He has moved Xena on from the jumping about decoy, to the dropping shoulder and turning to her... to what we've got at the moment, where he simple takes up a fighting stance and just moves slightly..ie: with fingers. Eventually, there'll be no finger movement at all..just his stance or my command to Xena for the aggression/guard.

He was looking directly at her all the time, and she looks directly back at him. She's a tough little cookie. The fact that he didn't have any protection on, and she still goes wild at him, makes me even more pleased with her.



ann freier said:


> i just thought it was kinda cool how he did that AND stared at her and she never backed up a BIT (the opposite in fact). i just love your girl


Thanks Ann... I'll be sure to tell the little girl she's got some fans. You could come to her first birthday party on March 18th, if you lived over here..:lol:


----------



## Gary Garner (Jun 30, 2007)

Gerry Grimwood said:


> I noticed Gary was counting with his fingers before the send, maybe it's a club thing.
•••••
### EXERCISE INSTRUCTIONS
In the forum thread about Xena's training, can you write out the stretch from "Thanks Ann... I'll" through "a club thing." again, swapping "fans" for "admirers"?
•••••
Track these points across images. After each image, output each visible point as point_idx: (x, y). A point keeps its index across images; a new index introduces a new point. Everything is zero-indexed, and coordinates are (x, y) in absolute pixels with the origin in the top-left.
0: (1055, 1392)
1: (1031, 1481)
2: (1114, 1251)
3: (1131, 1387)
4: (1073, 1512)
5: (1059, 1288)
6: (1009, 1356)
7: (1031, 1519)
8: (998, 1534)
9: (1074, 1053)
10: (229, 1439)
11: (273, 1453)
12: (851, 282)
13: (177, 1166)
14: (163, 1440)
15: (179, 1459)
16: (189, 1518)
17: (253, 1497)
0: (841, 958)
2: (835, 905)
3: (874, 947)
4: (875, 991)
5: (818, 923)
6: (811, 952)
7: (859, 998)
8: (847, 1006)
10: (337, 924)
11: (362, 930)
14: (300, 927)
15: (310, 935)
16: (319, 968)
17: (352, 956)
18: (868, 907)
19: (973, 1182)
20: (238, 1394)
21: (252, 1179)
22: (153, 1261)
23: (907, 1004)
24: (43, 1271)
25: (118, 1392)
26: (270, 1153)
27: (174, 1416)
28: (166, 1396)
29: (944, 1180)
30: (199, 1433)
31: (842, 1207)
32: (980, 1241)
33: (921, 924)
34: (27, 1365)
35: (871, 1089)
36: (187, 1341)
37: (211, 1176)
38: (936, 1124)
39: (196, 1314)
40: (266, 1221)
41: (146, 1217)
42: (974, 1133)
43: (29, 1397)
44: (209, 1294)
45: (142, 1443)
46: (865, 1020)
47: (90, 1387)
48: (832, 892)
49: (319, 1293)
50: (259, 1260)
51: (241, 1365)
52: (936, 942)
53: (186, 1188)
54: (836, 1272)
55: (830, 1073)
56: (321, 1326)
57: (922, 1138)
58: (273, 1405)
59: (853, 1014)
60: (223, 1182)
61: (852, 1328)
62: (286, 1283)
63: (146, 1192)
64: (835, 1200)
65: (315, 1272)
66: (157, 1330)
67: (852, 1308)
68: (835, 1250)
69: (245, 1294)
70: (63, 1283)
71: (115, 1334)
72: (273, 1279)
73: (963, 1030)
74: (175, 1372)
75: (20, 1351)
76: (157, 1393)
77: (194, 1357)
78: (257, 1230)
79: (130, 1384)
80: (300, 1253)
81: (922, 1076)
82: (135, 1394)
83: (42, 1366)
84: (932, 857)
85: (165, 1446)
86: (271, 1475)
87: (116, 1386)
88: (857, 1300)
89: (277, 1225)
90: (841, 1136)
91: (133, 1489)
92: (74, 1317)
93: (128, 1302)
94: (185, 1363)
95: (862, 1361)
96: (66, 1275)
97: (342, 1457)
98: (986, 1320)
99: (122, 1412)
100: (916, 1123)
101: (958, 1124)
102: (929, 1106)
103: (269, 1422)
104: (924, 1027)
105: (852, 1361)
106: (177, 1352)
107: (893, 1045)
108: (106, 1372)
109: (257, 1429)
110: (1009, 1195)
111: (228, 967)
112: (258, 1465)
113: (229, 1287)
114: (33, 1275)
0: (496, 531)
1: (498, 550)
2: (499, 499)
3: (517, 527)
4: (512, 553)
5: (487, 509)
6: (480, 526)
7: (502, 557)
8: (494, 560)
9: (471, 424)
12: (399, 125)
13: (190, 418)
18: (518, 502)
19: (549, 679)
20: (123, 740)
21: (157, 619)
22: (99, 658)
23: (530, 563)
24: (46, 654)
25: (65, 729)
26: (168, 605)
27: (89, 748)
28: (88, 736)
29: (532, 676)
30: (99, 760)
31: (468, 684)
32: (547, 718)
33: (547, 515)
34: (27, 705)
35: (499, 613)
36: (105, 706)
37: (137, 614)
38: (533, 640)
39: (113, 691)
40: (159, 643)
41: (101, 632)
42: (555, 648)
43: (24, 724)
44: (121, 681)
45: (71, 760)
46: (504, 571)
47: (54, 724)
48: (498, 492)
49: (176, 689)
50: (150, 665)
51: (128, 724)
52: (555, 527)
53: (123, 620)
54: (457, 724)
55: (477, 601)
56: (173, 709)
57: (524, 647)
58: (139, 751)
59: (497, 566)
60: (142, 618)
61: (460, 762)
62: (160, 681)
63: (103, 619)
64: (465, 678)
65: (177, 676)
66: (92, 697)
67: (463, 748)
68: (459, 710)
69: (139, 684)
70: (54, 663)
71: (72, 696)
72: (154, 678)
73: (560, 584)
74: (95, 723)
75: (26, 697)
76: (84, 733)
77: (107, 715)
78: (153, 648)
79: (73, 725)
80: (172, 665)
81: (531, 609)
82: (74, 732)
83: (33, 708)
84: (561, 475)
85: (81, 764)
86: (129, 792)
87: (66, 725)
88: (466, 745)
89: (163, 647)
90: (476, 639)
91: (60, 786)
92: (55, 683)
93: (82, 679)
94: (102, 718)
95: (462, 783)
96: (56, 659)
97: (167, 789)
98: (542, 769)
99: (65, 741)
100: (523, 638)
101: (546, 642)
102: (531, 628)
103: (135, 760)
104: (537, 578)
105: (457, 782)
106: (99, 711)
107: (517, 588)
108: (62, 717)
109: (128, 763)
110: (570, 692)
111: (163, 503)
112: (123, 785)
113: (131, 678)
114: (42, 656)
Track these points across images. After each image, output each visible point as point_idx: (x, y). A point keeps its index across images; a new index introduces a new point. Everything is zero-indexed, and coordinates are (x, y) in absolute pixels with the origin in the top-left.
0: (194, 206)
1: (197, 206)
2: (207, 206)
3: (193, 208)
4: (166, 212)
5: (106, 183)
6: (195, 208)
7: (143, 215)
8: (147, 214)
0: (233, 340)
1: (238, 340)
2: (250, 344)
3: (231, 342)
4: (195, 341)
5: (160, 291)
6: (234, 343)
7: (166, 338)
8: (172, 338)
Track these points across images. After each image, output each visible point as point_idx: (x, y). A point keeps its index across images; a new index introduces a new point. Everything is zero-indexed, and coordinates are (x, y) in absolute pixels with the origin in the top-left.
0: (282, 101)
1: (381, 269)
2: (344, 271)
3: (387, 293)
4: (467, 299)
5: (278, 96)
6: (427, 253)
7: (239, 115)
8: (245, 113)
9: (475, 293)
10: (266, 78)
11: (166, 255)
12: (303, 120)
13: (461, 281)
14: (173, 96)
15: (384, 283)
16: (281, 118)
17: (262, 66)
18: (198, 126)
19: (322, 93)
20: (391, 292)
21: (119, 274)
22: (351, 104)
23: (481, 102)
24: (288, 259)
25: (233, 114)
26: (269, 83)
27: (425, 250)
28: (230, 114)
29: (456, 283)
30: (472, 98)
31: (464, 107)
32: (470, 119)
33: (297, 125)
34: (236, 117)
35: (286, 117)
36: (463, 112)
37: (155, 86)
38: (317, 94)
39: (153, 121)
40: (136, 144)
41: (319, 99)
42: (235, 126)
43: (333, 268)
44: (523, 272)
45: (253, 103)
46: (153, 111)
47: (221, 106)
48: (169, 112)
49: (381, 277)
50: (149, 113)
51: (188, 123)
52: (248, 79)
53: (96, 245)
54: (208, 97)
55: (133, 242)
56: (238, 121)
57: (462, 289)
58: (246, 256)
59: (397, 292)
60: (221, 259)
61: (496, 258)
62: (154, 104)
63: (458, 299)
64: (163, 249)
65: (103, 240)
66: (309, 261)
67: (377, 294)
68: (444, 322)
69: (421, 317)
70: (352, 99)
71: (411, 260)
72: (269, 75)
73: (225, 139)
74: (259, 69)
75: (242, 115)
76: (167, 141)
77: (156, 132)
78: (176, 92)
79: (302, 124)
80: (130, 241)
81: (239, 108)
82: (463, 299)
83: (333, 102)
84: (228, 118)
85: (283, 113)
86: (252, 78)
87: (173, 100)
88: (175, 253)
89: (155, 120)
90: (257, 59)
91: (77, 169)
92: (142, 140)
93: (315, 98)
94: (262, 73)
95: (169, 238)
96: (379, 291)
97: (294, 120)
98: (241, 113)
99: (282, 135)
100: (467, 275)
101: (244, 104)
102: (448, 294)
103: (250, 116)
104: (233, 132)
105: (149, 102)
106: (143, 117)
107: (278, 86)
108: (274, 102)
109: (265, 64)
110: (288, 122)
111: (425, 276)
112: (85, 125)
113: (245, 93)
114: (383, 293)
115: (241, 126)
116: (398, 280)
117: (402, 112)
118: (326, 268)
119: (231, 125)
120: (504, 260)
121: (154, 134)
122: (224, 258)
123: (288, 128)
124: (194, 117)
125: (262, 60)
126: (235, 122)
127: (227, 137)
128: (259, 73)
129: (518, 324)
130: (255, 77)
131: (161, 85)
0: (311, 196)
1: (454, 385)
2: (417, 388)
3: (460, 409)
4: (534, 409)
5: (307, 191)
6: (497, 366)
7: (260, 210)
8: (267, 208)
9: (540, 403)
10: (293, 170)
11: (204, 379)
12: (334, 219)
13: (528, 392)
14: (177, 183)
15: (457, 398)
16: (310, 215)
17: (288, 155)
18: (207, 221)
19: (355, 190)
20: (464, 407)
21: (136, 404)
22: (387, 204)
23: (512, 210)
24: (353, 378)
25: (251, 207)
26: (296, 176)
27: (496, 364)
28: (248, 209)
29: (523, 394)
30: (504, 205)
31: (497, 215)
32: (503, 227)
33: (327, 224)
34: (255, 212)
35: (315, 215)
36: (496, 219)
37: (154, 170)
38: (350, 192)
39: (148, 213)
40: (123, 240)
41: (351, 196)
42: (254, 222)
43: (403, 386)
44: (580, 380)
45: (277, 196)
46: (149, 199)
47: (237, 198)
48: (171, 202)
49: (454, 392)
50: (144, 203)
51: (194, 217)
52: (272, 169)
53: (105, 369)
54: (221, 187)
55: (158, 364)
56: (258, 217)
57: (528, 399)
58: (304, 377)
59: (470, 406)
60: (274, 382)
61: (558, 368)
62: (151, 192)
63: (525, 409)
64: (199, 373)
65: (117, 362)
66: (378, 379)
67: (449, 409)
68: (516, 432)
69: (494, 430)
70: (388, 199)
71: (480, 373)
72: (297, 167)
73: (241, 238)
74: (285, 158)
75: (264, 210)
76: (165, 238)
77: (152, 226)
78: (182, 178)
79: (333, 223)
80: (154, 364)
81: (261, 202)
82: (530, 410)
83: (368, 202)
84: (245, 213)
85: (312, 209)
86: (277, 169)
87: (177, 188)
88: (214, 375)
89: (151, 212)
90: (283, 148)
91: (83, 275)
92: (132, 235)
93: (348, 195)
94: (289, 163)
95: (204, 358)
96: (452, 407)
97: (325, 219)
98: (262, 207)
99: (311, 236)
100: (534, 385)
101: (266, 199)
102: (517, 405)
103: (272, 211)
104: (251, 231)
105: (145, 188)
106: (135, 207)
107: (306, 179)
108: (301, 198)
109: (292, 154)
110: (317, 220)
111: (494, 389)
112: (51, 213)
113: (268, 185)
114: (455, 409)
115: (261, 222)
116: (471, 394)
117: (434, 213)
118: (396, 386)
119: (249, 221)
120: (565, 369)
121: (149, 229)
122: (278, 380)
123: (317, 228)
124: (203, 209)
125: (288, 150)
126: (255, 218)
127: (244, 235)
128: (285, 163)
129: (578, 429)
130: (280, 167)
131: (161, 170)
•••••
### EXERCISE RESPONSE
Thanks Ann... I'll be sure to tell the little girl she's got some admirers. You could come to her first birthday party on March 18th, if you lived over here..:lol:


----------



## Gary Garner (Jun 30, 2007)

Gerry Grimwood said:


> I noticed Gary was counting with his fingers before the send, maybe it's a club thing.